[[ Dataset entries, beginning ]]

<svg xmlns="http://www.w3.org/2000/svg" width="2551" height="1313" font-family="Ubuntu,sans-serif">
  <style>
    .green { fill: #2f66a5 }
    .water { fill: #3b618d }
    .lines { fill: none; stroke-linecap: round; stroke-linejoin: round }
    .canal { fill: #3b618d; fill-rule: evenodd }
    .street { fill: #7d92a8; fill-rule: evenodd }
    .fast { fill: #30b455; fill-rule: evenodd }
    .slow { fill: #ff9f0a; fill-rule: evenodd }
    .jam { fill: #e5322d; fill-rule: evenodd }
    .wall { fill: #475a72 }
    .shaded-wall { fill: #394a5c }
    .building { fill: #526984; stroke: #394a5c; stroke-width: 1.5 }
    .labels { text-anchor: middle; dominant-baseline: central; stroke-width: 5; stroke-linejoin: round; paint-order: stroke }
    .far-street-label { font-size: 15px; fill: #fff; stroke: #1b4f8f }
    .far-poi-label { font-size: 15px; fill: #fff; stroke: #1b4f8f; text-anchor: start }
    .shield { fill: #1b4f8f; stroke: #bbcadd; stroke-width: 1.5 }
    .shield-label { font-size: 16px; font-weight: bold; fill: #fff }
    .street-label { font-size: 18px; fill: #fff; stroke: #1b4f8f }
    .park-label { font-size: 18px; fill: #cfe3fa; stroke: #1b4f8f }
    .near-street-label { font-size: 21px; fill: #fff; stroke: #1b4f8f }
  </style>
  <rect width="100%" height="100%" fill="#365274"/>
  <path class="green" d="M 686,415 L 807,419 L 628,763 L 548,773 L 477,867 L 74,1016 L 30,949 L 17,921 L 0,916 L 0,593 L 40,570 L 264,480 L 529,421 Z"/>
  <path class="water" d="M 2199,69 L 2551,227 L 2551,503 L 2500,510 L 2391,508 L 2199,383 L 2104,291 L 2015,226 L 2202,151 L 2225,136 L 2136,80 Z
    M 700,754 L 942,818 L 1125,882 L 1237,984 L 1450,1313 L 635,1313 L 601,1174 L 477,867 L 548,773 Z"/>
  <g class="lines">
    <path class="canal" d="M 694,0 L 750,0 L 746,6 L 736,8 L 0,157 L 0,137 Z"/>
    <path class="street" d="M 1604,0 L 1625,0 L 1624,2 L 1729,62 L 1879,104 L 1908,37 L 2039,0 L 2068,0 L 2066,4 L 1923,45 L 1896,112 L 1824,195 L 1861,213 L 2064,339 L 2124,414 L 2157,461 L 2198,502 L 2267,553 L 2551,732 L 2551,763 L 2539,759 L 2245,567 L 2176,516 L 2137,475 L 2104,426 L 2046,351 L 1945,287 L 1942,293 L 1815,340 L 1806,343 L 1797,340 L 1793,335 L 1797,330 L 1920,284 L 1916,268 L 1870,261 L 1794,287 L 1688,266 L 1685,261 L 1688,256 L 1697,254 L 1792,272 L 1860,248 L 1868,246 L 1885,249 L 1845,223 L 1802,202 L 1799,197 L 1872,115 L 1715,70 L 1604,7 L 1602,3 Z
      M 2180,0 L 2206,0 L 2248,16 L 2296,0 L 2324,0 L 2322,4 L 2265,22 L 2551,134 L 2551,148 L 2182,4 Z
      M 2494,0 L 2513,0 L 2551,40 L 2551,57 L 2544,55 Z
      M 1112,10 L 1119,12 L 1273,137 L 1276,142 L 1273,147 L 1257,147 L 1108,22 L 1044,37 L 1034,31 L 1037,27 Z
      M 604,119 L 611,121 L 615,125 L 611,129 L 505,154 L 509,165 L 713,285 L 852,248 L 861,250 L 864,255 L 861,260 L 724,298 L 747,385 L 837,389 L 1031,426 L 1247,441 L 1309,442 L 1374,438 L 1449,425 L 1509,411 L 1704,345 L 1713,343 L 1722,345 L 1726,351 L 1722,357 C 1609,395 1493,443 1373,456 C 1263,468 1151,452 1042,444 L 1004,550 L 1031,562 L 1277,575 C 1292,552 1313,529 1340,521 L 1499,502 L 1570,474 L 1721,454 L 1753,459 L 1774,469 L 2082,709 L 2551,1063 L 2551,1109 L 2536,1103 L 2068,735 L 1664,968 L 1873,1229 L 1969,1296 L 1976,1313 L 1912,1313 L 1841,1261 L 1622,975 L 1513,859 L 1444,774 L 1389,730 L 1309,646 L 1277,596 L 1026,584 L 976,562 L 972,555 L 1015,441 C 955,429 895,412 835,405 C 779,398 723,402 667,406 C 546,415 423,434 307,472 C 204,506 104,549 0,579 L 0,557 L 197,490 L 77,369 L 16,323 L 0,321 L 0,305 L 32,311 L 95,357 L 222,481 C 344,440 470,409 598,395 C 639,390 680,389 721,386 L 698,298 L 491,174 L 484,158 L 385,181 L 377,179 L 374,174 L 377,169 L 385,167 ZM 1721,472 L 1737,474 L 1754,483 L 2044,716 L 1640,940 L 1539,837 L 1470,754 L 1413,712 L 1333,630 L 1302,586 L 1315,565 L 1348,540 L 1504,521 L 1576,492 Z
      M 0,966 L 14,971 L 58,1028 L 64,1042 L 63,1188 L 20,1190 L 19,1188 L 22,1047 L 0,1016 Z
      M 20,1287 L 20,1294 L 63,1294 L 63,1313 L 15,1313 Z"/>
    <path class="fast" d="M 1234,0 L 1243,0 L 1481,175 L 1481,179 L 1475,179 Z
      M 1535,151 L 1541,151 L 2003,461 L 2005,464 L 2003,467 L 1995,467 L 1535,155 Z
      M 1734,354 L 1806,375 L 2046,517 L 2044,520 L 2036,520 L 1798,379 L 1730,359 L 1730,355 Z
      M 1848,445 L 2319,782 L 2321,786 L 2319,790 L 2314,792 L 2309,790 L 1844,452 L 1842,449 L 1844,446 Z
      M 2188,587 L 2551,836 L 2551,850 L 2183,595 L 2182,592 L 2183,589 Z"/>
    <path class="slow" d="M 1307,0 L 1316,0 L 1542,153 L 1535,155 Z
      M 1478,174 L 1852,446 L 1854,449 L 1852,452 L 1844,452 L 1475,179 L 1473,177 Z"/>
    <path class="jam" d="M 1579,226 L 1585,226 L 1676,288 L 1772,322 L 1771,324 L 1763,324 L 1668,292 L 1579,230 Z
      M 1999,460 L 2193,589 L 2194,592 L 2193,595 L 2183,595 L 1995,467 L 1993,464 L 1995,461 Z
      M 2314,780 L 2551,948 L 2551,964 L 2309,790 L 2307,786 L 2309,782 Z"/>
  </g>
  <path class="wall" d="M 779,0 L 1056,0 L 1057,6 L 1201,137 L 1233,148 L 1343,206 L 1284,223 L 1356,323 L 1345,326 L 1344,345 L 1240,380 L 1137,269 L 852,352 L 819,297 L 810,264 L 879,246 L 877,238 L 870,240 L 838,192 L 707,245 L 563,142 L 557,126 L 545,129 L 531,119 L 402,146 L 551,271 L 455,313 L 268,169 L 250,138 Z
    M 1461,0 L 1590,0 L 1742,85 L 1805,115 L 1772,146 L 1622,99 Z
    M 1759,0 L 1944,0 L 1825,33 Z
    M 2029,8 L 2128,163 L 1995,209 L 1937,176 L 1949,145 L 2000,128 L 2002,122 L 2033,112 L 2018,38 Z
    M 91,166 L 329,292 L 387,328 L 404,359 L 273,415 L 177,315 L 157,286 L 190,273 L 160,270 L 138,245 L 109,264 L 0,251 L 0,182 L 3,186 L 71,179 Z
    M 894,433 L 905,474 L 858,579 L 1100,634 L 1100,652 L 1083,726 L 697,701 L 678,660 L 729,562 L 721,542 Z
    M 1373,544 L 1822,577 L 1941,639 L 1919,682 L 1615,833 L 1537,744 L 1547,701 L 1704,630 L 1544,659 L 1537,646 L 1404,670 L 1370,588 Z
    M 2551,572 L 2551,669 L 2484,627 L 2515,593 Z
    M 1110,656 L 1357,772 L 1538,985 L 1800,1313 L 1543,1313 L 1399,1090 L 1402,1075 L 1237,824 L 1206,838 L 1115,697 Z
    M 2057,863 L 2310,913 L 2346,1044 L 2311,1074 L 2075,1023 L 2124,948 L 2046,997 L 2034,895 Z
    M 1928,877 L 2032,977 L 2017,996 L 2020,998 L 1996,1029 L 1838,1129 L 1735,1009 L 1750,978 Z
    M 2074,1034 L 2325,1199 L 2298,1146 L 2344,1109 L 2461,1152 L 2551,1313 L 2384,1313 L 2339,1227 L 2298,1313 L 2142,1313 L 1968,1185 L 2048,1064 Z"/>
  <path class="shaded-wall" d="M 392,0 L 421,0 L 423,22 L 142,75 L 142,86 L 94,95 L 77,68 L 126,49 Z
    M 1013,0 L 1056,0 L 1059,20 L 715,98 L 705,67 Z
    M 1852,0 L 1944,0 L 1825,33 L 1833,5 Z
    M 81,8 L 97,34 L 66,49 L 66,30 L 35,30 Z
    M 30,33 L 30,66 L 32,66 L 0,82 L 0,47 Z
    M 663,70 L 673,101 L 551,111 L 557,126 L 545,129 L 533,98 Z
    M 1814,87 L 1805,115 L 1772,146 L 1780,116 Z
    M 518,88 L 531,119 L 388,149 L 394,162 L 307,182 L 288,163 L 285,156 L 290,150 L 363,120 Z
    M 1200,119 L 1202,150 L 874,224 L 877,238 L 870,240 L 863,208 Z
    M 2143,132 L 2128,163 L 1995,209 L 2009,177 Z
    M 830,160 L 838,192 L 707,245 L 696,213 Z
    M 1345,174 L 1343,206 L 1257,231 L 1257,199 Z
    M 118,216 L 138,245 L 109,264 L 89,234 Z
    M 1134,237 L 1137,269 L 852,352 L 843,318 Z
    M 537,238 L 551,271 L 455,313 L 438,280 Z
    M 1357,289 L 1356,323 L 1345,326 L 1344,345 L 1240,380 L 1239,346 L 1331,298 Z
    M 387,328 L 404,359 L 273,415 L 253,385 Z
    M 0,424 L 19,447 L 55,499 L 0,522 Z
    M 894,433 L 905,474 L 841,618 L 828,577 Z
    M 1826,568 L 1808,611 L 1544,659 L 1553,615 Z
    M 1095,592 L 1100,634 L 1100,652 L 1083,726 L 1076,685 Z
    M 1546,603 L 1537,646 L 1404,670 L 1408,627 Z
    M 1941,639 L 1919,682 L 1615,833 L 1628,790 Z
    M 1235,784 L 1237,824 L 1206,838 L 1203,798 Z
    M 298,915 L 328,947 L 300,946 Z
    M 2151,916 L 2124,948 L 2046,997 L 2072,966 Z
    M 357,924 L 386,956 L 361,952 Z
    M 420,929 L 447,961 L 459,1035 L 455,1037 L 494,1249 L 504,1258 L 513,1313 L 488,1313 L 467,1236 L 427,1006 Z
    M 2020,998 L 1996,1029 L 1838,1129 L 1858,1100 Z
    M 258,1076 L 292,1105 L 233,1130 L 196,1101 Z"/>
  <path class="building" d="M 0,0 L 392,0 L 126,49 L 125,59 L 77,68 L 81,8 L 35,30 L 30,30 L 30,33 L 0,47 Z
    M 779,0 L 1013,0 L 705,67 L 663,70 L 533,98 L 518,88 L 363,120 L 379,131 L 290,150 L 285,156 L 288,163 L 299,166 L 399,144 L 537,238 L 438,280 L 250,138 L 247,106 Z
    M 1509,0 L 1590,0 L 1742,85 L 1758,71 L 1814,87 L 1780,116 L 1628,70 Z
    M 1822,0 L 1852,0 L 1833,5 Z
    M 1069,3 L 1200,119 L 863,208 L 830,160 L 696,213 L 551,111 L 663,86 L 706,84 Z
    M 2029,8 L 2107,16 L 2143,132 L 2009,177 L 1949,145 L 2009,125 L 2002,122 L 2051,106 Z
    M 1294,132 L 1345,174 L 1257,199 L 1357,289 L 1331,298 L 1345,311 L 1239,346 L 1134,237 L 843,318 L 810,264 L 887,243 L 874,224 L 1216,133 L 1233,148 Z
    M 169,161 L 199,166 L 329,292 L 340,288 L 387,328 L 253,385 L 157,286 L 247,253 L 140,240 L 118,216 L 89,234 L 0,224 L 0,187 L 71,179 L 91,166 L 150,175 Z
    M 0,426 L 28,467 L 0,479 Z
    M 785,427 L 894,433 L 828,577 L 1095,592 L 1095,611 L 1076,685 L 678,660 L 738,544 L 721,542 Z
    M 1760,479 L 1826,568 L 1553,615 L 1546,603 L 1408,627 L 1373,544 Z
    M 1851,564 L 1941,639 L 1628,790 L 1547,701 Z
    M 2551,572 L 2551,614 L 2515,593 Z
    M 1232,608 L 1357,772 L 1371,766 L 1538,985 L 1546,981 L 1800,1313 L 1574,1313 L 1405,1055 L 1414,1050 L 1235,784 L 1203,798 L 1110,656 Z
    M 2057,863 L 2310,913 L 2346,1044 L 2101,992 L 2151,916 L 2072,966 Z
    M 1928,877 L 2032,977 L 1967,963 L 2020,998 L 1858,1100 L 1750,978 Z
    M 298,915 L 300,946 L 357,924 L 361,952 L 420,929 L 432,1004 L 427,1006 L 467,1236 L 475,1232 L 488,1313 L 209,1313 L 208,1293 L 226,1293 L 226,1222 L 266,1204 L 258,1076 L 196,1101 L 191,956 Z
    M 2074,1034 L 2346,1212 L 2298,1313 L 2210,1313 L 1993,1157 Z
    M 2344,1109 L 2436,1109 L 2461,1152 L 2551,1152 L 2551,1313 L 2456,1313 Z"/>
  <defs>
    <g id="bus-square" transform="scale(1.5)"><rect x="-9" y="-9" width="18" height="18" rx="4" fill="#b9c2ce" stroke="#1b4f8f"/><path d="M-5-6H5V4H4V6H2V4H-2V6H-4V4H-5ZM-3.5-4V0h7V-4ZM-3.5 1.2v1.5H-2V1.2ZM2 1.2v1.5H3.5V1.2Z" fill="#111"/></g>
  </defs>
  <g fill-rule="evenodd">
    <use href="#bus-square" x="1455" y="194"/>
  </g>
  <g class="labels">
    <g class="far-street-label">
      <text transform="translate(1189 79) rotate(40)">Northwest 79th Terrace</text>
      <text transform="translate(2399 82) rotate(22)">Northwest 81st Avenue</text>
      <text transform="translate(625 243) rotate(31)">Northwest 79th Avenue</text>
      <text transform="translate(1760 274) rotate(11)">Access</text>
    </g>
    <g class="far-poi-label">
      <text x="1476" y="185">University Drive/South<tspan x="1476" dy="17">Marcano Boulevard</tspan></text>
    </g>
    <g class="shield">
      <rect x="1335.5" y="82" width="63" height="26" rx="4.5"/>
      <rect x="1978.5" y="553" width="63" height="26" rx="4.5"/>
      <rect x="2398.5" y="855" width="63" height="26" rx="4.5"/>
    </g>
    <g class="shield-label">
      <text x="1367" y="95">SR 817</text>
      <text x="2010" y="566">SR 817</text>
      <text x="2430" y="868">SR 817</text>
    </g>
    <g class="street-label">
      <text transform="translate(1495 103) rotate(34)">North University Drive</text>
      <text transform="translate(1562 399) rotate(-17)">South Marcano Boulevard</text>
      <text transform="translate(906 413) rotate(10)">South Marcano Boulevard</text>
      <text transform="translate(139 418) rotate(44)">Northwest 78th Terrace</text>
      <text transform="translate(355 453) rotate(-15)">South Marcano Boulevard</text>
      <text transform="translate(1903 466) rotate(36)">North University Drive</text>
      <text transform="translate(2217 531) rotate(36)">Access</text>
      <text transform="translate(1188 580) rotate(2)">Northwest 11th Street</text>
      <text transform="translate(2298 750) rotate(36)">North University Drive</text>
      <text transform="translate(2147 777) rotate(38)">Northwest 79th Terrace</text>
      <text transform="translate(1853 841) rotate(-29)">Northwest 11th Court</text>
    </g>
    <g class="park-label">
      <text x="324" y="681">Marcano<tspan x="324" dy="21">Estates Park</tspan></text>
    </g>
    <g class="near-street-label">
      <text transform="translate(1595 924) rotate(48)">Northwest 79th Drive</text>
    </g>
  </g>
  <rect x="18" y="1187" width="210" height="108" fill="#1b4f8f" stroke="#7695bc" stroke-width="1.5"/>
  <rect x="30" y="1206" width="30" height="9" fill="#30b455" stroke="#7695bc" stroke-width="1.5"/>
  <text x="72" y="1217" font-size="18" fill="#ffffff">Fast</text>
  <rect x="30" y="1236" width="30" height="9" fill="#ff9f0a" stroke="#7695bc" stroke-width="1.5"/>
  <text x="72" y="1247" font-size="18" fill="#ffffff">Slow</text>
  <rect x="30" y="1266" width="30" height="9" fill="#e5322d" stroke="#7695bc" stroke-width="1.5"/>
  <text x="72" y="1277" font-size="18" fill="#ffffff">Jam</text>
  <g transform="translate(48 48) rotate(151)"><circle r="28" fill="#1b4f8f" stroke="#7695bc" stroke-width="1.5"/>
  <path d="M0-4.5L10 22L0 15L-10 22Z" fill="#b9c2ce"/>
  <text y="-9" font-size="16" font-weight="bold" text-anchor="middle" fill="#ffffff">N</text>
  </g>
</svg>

[[ Dataset entries, end ]]

• **Aim of the exercise**
Which lines above run from the one containing "#7d92a8; fill-rule: evenodd" down to the one containing "#1b4f8f; stroke: #bbcadd;"? Repeat exactly those, both ends included, and nothing else.

• **Answer**
    .street { fill: #7d92a8; fill-rule: evenodd }
    .fast { fill: #30b455; fill-rule: evenodd }
    .slow { fill: #ff9f0a; fill-rule: evenodd }
    .jam { fill: #e5322d; fill-rule: evenodd }
    .wall { fill: #475a72 }
    .shaded-wall { fill: #394a5c }
    .building { fill: #526984; stroke: #394a5c; stroke-width: 1.5 }
    .labels { text-anchor: middle; dominant-baseline: central; stroke-width: 5; stroke-linejoin: round; paint-order: stroke }
    .far-street-label { font-size: 15px; fill: #fff; stroke: #1b4f8f }
    .far-poi-label { font-size: 15px; fill: #fff; stroke: #1b4f8f; text-anchor: start }
    .shield { fill: #1b4f8f; stroke: #bbcadd; stroke-width: 1.5 }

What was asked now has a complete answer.